Susanna Widicus, Ph.D.

Posted on September 15, 2017


Date - September 15, 2017
1:00 pm - 2:00 pm


Associate Professor and Director of Graduate Studies
Department of Chemistry
Emory College

Talk Title: “Prebiotic Astrochemistry in the ‘THz-Gap’”


Small reactive organic molecules are key intermediates in interstellar chemistry, leading to the formation of biologically-relevant species as stars and planets form. These molecules are identified in space via their pure rotational spectral fingerprints in the far-IR or terahertz (THz) regime. Despite their fundamental roles in the formation of life, many of these molecules have not been spectroscopically characterized in the laboratory, and therefore cannot be studied via observational astronomy.

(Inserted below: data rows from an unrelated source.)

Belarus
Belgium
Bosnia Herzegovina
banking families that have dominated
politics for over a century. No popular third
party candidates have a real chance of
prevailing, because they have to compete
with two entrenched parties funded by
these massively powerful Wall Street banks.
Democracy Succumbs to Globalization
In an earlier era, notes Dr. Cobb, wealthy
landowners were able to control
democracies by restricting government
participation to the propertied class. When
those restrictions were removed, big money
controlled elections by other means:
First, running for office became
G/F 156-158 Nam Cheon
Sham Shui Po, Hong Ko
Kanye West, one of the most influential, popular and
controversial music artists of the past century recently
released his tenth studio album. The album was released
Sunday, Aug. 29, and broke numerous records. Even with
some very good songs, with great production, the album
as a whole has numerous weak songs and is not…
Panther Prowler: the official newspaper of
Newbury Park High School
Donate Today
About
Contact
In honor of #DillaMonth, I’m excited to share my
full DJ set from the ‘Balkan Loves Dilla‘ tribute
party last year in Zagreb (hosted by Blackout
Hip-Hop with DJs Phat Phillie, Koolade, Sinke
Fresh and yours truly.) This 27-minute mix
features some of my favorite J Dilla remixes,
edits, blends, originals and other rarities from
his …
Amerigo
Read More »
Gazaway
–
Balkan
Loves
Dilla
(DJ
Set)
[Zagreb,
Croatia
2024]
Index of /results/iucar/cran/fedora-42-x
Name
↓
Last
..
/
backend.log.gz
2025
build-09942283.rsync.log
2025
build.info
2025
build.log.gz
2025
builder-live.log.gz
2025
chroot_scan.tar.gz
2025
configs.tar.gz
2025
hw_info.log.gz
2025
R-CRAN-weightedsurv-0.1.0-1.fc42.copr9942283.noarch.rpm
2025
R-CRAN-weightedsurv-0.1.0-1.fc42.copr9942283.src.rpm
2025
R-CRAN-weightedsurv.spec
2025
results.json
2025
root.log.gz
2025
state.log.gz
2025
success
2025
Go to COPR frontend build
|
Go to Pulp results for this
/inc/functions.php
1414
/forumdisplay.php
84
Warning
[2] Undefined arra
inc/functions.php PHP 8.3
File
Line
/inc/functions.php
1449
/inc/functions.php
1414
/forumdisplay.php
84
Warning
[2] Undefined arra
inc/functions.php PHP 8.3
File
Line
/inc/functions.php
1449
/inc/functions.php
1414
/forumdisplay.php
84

The reason for this lack of fundamental laboratory information is the challenge of spectroscopy in the THz regime combined with the challenge of studying unstable molecules. Ions, radicals, and small reactive organics tend to be produced in trace quantities, often at high energies, and therefore have weak laboratory spectra. In addition, THz spectrometers have historically lagged behind those in other wavelength regimes because of a lack of sources and detectors that provide the power and sensitivity needed for such studies. The laboratory astrochemistry portion of my research program combines innovative spectroscopic approaches that seek to increase spectral sensitivity in the THz regime with novel chemical production mechanisms for species of astrochemical interest. Our laboratory work involves characterization of astrophysically-relevant unstable species, including small radicals that are the products of photolysis reactions, organic ions formed via plasma discharges, and small reactive organics that form via O(1D) insertion reactions. In this seminar, I will present recent results from our laboratory studies, and discuss these results in the broader context of my integrative research program that encompasses laboratory spectroscopy, observational astronomy, and astrochemical modeling.